▶ [EXPLORE THE MATERIAL]
1 > In the parliamentary speech on the agricultural industry, which constituency does Don Boudria represent?
2 > Write the next part of the parliamentary speech on the agricultural industry, picking up after its final sentence.
*** EXCERPTED TEXT Section Begins ***
November 23, 1984 (33rd Parliament, 1st Session)


Don Boudria


Mr. Don Boudria (Glengarry-Prescott-Russell):

Mr. Speaker, I notice that you had some trouble recalling the rather lengthy name of my constituency. I can assure you you are not alone, since even some of my colleagues have the same problem. I am sure that in time, all Hon. Members will find it a bit easier to remember.

It is a pleasure today to speak on behalf of our Party in this debate on the state of the agricultural industry, and more particularly on the need to act urgently in revising certain procedures, such as imposing a moratorium on Farm Credit Corporation interest rates, debt review and other issues involving the agriculture sector.
Before we discuss those issues, I think it important for us to reflect on what has happened in the agricultural industry and elsewhere over recent years. Of course, some of the problems we have in agriculture relate to the high interest rate cycle that we have had recently, but there are other causes as well. For instance, I am sure you will agree, Mr. Speaker, that the
November 23, 1984

very low commodity prices to which farmers are subjected and have been subjected in recent years are certainly cause for great concern. Much of the cause for low commodity prices relates to the international situation and the subsidies other countries provide for their agricultural products.
*** EXCERPTED TEXT Section Ends ***
*** DATA PROVIDED Section Begins ***
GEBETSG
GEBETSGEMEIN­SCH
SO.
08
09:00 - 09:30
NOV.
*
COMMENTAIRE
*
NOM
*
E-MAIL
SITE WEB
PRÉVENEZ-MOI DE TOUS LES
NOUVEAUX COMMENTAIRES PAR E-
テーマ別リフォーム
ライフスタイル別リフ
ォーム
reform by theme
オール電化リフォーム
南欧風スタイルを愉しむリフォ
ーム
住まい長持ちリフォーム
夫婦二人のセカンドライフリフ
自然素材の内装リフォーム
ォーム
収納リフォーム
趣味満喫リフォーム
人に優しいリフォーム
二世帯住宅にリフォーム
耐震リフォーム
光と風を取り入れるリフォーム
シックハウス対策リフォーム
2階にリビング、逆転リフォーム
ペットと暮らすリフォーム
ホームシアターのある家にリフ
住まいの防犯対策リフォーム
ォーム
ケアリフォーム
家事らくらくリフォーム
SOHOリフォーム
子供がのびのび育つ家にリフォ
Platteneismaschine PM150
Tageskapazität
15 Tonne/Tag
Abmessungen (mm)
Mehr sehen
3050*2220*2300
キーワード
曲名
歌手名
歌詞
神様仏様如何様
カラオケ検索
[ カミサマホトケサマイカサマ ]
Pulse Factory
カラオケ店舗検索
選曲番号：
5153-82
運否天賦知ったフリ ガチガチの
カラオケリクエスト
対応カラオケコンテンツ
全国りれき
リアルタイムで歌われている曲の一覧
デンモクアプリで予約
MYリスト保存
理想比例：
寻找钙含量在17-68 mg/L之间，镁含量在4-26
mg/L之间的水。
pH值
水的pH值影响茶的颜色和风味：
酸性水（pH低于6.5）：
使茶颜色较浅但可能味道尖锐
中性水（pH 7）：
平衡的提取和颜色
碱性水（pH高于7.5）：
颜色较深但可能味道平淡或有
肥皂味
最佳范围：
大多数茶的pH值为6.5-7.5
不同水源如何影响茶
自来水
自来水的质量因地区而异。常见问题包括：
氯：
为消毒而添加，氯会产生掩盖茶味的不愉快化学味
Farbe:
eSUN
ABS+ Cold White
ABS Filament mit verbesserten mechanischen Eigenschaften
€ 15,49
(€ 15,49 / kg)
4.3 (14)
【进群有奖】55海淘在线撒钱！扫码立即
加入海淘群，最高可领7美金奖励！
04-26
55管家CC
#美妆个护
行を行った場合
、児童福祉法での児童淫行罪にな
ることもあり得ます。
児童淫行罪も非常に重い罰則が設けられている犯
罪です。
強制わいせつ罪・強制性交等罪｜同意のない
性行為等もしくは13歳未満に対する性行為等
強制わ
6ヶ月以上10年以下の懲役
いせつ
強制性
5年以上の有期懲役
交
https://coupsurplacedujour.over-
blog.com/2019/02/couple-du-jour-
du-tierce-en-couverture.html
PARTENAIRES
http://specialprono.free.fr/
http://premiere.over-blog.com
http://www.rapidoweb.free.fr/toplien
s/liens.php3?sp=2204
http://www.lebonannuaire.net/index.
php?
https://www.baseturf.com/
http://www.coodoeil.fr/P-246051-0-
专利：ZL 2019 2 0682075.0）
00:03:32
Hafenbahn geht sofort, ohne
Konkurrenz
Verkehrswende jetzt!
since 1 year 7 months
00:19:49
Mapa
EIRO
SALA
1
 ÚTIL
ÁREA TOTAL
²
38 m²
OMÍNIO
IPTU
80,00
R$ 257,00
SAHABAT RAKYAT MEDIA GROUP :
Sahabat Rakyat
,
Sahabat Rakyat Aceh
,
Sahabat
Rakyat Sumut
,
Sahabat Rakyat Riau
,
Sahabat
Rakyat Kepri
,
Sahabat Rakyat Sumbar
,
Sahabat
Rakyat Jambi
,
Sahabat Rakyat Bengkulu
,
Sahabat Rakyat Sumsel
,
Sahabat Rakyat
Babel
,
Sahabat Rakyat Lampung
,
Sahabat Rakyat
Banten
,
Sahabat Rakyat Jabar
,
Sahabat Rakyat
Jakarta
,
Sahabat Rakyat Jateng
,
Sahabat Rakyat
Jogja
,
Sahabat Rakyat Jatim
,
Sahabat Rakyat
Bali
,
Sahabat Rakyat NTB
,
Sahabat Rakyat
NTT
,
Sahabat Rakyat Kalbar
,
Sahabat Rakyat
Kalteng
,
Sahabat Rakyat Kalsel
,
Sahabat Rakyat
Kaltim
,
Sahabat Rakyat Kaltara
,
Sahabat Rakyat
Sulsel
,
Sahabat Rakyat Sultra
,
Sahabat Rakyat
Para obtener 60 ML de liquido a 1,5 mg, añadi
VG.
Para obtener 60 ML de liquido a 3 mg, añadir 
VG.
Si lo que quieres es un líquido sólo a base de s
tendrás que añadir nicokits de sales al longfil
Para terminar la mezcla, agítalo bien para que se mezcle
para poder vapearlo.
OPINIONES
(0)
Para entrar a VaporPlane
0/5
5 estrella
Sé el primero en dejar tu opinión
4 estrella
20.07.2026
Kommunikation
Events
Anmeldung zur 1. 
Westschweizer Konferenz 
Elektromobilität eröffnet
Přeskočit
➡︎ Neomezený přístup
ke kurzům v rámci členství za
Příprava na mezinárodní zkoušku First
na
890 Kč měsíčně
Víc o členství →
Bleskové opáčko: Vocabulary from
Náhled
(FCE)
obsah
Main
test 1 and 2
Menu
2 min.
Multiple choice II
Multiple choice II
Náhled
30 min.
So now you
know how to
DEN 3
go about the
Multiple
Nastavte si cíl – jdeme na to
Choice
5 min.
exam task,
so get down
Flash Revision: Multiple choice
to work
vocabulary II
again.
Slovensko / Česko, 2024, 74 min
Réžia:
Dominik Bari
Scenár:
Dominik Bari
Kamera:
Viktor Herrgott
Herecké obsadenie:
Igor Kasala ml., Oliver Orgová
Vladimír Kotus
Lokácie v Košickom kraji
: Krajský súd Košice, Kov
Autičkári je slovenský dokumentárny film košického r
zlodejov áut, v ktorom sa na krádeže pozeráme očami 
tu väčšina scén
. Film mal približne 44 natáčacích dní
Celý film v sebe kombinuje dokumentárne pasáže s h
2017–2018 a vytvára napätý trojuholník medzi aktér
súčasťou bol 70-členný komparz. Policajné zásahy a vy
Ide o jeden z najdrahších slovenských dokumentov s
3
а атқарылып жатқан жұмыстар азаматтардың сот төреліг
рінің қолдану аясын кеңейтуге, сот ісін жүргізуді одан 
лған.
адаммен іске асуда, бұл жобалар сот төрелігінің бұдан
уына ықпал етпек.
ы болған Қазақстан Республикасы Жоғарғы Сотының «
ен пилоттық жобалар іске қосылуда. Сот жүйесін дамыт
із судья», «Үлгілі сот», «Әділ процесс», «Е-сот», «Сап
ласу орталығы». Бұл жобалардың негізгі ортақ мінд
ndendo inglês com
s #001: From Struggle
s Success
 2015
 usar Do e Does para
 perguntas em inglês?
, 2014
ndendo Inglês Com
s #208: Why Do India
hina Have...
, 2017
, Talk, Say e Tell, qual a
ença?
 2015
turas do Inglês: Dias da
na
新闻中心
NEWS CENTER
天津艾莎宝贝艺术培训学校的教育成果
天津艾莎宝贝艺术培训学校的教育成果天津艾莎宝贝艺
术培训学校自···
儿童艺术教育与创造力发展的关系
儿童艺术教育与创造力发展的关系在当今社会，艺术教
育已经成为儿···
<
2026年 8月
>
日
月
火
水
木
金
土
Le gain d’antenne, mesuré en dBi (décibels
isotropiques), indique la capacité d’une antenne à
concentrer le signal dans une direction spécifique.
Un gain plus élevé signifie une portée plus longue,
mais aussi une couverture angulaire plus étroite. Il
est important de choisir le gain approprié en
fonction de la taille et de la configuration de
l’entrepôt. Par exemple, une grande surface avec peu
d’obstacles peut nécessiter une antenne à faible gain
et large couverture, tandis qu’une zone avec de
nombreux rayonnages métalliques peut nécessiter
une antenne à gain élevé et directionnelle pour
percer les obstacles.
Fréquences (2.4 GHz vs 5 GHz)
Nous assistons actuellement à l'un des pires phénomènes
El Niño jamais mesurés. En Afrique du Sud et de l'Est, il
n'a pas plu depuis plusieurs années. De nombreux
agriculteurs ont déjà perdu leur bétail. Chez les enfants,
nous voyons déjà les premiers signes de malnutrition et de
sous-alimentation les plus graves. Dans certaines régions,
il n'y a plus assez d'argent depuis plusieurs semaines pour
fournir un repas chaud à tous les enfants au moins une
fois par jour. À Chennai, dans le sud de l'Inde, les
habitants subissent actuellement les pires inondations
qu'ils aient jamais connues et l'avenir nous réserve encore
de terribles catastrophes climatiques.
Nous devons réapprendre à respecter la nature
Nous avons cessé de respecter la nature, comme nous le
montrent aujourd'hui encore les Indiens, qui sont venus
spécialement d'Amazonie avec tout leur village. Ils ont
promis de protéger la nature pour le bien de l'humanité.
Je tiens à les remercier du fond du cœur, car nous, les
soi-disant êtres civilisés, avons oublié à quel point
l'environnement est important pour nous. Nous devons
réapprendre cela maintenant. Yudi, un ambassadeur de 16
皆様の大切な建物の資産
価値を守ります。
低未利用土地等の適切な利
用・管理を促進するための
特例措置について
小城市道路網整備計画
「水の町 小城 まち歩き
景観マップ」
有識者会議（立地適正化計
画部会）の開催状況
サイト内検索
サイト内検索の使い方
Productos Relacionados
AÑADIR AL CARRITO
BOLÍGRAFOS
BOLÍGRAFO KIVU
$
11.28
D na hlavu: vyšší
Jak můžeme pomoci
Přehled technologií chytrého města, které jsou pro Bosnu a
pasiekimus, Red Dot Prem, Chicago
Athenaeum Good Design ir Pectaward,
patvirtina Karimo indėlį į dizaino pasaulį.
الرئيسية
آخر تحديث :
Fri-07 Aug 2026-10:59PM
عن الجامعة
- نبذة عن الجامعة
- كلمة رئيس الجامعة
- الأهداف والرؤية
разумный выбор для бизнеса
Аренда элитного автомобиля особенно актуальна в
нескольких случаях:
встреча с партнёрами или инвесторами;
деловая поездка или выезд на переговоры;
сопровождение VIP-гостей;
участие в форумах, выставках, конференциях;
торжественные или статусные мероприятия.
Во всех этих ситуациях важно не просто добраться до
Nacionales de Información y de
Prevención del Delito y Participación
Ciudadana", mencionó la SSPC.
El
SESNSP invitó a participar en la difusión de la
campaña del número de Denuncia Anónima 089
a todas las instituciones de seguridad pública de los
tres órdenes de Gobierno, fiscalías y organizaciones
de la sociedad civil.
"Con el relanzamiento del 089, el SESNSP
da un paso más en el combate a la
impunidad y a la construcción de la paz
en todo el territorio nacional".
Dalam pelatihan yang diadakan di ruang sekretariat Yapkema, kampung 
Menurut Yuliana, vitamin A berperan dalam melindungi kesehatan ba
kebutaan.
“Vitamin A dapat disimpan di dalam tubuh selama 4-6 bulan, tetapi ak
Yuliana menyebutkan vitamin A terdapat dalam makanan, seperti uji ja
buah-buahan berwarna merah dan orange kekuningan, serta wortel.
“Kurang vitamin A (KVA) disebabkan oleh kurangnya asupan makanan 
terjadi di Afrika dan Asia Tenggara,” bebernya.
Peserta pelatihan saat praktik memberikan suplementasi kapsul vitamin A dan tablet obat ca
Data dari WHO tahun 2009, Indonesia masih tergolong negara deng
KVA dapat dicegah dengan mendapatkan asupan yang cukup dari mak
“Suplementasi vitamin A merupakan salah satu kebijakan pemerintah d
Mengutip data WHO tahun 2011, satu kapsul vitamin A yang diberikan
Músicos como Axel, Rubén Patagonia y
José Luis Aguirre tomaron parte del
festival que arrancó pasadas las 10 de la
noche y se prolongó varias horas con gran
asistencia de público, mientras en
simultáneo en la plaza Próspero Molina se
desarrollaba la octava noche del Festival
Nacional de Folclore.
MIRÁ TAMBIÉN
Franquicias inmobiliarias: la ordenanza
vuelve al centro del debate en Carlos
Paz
*** DATA PROVIDED Section Ends ***
▶ [ANSWERS]
1 > Glengarry-Prescott-Russell.

2 >
In this respect one can look to the European Economic Community and to the United States of America, both of which have created downward pressure on farm commodity prices in Canada because we live in a global village.
How do we solve the dilemma? The previous government attempted to have price stabilization programs, market sharing quota systems and so on. By and large, where those systems exist they have had a meaningful impact on assisting farmers through the very difficult situations in which they live. But more has to be done, particularly now that we are picking up after the economic recession.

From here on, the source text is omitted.